* Extracted material:
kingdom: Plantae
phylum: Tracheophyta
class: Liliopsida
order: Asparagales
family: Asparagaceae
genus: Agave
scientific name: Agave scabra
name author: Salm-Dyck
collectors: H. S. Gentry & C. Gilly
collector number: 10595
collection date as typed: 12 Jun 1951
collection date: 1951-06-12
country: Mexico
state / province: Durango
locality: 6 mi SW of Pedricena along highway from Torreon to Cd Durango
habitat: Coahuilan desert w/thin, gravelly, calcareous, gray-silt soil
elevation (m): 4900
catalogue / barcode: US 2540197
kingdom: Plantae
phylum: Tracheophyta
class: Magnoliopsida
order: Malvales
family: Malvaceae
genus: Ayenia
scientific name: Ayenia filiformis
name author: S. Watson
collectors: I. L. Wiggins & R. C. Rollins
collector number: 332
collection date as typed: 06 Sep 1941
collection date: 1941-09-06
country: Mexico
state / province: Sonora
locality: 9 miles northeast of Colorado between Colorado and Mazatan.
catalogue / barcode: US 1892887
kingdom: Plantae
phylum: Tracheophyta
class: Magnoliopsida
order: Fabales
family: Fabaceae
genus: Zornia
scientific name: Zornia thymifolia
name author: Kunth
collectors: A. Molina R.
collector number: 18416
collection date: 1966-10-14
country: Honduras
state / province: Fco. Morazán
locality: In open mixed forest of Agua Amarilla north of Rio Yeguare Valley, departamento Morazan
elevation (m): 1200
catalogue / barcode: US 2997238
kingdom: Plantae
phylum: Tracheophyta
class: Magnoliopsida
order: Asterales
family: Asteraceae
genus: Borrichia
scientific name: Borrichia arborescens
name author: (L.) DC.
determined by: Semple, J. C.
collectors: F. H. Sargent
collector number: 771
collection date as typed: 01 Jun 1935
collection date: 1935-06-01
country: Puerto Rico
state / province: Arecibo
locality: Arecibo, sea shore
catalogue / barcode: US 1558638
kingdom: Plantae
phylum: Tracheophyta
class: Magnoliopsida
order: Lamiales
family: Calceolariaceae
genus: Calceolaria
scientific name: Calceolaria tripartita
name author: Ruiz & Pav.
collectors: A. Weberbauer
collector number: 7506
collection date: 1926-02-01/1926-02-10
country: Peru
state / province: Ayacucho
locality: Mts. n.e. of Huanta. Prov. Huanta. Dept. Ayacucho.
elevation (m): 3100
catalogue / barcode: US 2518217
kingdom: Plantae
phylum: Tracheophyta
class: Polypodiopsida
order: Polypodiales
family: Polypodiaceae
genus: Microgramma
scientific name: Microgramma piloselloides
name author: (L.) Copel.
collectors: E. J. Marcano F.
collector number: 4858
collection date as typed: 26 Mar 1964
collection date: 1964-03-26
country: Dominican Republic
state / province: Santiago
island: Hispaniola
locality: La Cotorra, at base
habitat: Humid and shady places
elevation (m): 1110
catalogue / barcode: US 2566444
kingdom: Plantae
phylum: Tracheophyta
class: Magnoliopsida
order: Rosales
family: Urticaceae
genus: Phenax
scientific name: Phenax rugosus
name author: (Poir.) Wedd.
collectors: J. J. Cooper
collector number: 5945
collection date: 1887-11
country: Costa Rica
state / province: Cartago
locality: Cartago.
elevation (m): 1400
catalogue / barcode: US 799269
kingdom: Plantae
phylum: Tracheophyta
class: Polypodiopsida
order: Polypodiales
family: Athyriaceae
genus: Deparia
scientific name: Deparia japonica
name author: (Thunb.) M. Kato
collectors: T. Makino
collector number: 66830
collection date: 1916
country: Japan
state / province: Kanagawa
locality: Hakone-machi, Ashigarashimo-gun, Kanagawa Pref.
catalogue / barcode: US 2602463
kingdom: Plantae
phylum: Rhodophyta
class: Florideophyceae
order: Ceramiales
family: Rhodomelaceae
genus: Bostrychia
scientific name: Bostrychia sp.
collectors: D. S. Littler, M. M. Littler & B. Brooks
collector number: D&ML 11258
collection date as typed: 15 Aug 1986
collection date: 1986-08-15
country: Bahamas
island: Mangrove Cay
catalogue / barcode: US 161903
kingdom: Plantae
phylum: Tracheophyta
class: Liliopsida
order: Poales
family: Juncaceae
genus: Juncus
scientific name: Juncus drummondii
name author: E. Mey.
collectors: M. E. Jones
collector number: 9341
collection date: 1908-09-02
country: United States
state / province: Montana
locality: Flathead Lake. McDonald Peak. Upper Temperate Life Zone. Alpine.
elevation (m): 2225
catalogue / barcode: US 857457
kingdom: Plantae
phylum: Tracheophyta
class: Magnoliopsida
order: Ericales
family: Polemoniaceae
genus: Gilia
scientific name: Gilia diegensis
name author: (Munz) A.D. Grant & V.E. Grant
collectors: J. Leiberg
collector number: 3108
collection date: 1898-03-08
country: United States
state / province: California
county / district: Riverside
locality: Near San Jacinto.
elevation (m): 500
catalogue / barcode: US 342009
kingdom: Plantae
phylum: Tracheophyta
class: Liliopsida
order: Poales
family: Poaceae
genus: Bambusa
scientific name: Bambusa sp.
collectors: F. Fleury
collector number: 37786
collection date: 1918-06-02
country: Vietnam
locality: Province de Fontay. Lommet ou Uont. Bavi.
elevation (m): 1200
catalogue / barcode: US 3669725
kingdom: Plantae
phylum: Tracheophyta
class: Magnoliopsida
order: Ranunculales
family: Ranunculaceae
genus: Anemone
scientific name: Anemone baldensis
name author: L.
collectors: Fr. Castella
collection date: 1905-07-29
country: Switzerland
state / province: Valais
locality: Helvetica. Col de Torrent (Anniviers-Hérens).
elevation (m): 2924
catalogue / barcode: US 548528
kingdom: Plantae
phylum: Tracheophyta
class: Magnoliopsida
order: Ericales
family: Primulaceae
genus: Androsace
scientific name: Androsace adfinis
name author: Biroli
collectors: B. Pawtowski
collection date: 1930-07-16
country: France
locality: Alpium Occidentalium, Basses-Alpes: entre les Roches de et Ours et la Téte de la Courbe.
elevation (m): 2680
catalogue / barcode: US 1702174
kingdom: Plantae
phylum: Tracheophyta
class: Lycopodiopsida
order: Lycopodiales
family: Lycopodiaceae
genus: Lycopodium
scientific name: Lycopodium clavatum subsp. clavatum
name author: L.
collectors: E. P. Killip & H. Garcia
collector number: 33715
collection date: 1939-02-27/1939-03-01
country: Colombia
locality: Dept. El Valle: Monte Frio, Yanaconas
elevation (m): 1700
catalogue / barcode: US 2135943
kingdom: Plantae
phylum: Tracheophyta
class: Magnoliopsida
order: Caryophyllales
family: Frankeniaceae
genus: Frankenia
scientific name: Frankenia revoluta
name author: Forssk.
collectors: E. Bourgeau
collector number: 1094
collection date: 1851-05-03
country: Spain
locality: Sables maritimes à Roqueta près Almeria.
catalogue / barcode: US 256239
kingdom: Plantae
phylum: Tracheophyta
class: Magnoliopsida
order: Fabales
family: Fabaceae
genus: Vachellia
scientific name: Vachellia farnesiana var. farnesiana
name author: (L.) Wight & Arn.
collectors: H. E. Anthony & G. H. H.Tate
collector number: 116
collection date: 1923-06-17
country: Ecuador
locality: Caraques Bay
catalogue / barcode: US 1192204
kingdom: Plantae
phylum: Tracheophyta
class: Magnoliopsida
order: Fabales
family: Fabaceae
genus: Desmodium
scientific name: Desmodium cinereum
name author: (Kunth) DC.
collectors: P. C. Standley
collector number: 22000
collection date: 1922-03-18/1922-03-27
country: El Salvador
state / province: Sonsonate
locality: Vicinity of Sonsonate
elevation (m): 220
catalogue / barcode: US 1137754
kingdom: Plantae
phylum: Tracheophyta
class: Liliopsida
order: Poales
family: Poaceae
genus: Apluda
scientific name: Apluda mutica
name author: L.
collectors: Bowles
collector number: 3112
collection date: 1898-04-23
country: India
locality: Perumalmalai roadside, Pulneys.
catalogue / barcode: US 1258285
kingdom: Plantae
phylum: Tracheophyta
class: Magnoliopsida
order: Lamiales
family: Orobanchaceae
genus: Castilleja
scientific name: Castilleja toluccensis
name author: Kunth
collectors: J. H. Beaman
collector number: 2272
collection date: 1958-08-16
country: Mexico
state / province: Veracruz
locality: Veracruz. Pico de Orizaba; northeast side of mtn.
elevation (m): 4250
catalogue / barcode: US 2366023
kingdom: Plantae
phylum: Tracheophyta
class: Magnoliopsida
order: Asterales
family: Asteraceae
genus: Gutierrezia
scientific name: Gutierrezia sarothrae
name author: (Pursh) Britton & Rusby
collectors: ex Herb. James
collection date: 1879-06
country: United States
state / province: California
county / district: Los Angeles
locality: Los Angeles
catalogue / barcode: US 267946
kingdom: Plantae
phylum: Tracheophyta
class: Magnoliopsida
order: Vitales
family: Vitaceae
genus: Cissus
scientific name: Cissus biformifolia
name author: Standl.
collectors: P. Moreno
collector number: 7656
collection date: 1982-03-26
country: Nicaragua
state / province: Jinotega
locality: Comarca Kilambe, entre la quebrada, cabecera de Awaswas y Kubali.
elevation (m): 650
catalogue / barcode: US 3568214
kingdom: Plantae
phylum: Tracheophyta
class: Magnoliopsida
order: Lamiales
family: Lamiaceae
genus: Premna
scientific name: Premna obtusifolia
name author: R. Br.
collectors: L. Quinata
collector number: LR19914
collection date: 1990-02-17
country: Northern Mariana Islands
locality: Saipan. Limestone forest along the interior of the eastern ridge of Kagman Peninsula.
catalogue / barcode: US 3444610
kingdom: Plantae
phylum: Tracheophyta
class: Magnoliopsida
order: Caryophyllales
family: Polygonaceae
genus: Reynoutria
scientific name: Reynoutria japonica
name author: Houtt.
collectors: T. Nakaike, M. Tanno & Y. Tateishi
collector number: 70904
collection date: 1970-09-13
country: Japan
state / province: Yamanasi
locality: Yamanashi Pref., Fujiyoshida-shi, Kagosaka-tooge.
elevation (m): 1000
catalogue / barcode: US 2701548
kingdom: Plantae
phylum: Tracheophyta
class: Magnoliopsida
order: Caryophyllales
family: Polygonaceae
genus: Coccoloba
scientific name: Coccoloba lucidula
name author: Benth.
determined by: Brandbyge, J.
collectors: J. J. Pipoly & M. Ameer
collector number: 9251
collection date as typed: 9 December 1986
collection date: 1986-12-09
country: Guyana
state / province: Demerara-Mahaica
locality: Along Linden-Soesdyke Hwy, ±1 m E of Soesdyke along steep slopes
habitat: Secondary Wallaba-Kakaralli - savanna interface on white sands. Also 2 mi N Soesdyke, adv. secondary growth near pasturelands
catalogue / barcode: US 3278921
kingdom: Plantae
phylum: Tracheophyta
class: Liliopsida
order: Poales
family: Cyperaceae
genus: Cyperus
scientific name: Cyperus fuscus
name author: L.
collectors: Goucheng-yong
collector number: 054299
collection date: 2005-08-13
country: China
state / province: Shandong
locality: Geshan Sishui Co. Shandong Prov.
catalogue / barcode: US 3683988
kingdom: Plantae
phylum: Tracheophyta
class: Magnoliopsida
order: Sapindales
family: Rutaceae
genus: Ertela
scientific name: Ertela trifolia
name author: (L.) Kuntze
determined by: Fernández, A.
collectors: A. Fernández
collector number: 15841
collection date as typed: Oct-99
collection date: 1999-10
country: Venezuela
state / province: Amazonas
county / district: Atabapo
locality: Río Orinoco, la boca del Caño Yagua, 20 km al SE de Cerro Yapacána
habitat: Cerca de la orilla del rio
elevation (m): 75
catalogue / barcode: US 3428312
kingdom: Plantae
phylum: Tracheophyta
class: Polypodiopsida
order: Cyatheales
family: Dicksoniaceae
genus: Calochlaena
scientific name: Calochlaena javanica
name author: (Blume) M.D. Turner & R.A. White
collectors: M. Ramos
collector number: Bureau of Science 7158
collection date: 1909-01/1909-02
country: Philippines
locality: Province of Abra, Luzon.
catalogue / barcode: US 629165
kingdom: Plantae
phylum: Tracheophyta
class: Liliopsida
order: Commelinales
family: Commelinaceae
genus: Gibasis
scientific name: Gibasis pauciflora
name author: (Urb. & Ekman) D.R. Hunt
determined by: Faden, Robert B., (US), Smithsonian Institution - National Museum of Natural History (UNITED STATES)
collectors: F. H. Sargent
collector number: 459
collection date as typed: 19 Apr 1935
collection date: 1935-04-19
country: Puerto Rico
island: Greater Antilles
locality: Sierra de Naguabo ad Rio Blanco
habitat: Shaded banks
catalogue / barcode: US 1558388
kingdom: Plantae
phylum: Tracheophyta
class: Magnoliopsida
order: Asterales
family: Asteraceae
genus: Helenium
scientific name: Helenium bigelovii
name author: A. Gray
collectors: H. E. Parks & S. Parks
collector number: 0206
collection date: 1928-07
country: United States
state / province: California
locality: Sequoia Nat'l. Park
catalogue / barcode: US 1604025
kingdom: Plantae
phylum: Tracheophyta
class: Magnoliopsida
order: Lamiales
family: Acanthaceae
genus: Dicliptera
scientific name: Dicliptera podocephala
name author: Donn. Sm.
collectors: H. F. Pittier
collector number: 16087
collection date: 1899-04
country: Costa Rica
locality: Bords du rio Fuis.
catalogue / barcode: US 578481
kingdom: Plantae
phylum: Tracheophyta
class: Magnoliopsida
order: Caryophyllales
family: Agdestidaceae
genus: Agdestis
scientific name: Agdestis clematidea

* Exercise objective: Rename "locality" to "place" in the items, starting with the line containing "collection date: 1898-03-08" and continuing through the line containing "collection date: 1930-07-16". Give back only those lines, with nothing else changed.

* Response to the exercise:
collection date: 1898-03-08
country: United States
state / province: California
county / district: Riverside
place: Near San Jacinto.
elevation (m): 500
catalogue / barcode: US 342009
kingdom: Plantae
phylum: Tracheophyta
class: Liliopsida
order: Poales
family: Poaceae
genus: Bambusa
scientific name: Bambusa sp.
collectors: F. Fleury
collector number: 37786
collection date: 1918-06-02
country: Vietnam
place: Province de Fontay. Lommet ou Uont. Bavi.
elevation (m): 1200
catalogue / barcode: US 3669725
kingdom: Plantae
phylum: Tracheophyta
class: Magnoliopsida
order: Ranunculales
family: Ranunculaceae
genus: Anemone
scientific name: Anemone baldensis
name author: L.
collectors: Fr. Castella
collection date: 1905-07-29
country: Switzerland
state / province: Valais
place: Helvetica. Col de Torrent (Anniviers-Hérens).
elevation (m): 2924
catalogue / barcode: US 548528
kingdom: Plantae
phylum: Tracheophyta
class: Magnoliopsida
order: Ericales
family: Primulaceae
genus: Androsace
scientific name: Androsace adfinis
name author: Biroli
collectors: B. Pawtowski
collection date: 1930-07-16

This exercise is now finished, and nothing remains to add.